Trump was joined by Vice President-elect JD Vance, embattled Pentagon pick Pete Hegseth, potential backup defense secretary option Florida Gov. Ron DeSantis, and others to watch Navy beat Army 31-13 in the 125th matchup between the service academies.
Daniel Penny, a military veteran who was acquitted of criminally negligent homicide this past week in the chokehold death of an agitated subway rider in New York, also was a guest in the president's suite. Penny was invited by Vance, who accused prosecutors of trying to ''ruin" Penny's life by charging the Marine veteran in the death of Jordan Neely in 2023.
Trump arrived at Northwest Stadium just before kickoff and was greeted warmly by the crowd, which erupted in cheers when the president-elect, Vance and Elon Musk, who Trump has appointed to help lead a proposed Department of Government Efficiency, appeared on the scoreboard video screen.
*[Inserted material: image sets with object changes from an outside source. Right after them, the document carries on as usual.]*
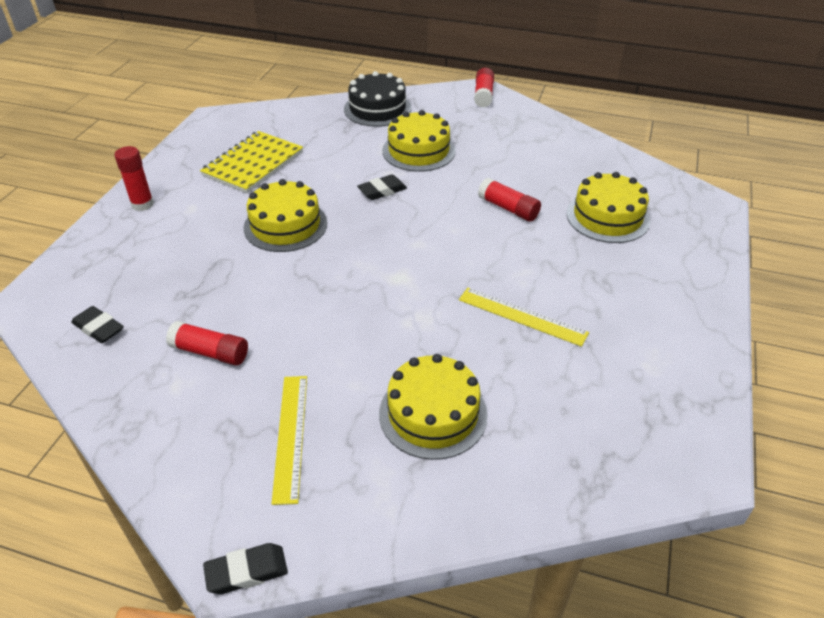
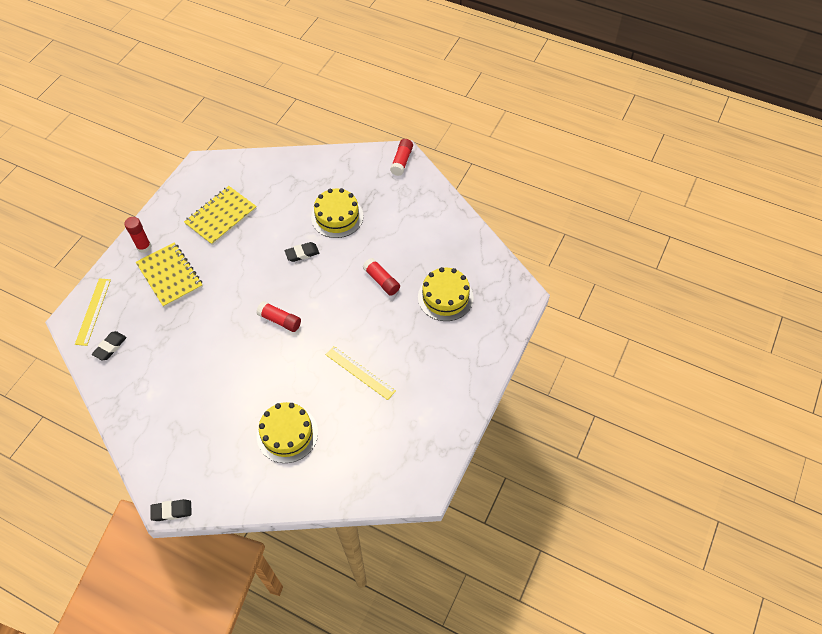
camera: 10 degrees right, 15 degrees up
(98, 328) = (110, 347): black eraser -> black eraser turned 75 degrees clockwise
(188, 232) = (170, 276): none -> yellow notebook
(210, 352) = (171, 374): red glue stick -> red glue stick (280, 320)
(285, 225) = (232, 277): yellow cake -> none
(290, 436) = (207, 437): yellow ruler -> yellow ruler (93, 311)
(377, 109) = (319, 168): black cake -> none

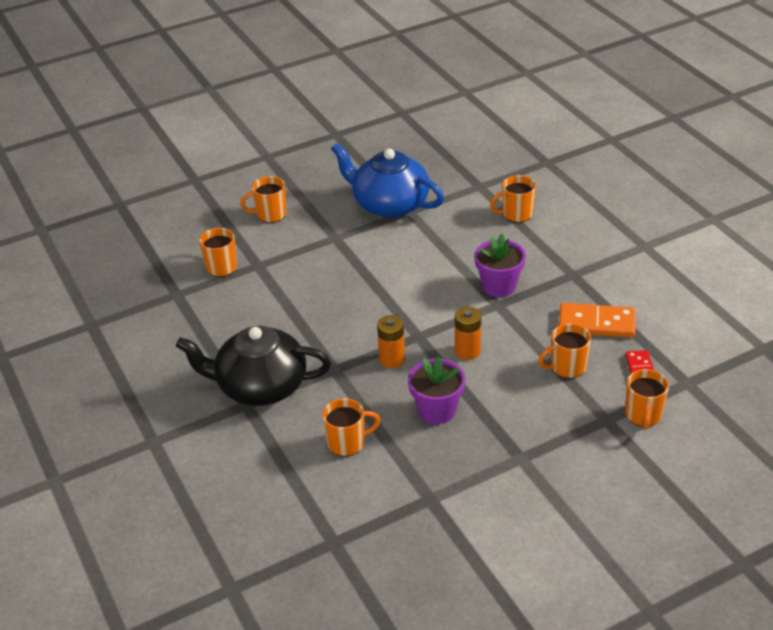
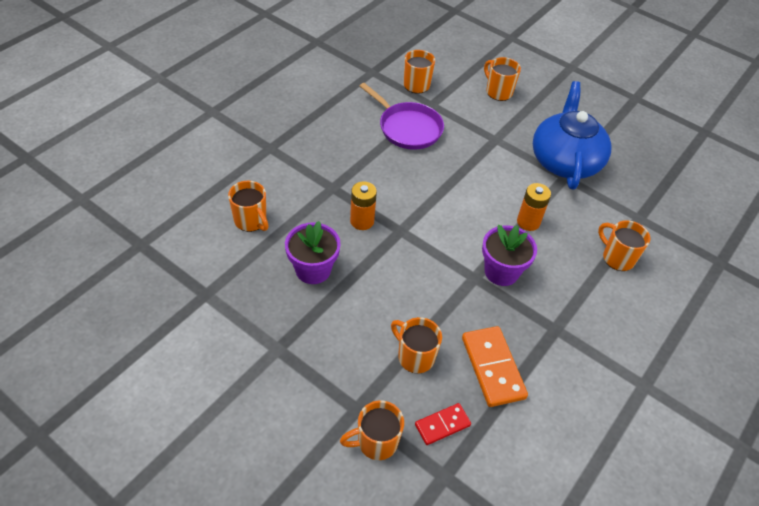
camera: 60 degrees right, 10 degrees up
(260, 386) = (293, 149): black teapot -> none
(282, 292) = (408, 128): none -> purple pan
(467, 351) = (399, 271): orange battery -> orange battery (528, 222)

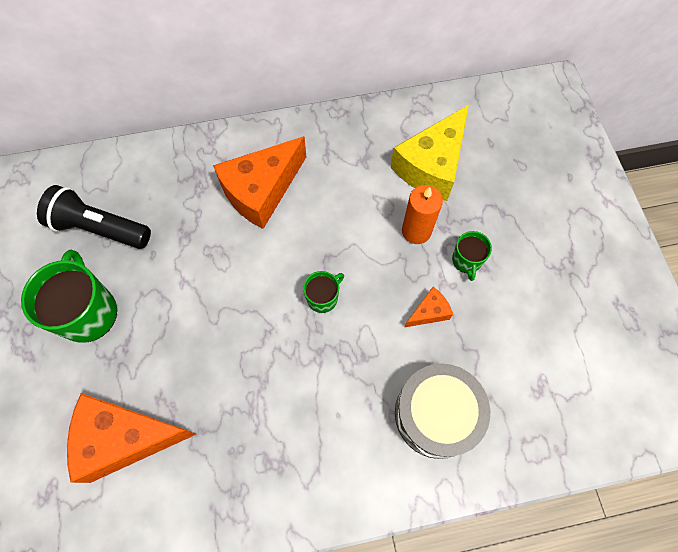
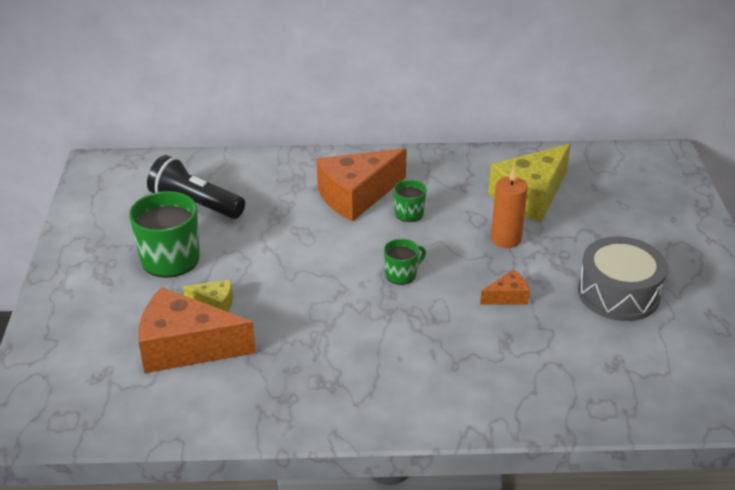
camera: 10 degrees right, 30 degrees down
(144, 370) = (215, 303): none -> yellow cheese
(436, 414) = (501, 369): grey drum -> grey drum (618, 293)
(466, 261) = (554, 265): green mug -> green mug (409, 214)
The president, who was seated with his entourage in a stadium suite, mouthed ''thank you'' and the crowd erupted in a chant of ''USA, USA!''
Trump, who attended Army-Navy games as president-elect in 2016 and during his first term, has been making an increasing number of public appearances before his inauguration on Jan. 20, 2025. He was accompanied by his family and Vance on Thursday as he rang the opening bell for the New York Stock Exchange after being recognized as Time magazine's person of the year.
Trump spent the weeks after the Nov. 5 election holed up at his Mar-a-Lago resort in Florida assembling a team to help lead his next administration.
He and his aides have become bullish about Hegseth's chances of winning Senate confirmation. The Army combat veteran and former Fox News host's chances of becoming defense secretary had appeared in peril amid allegations of excessive drinking, sexual assault and his views on women in combat.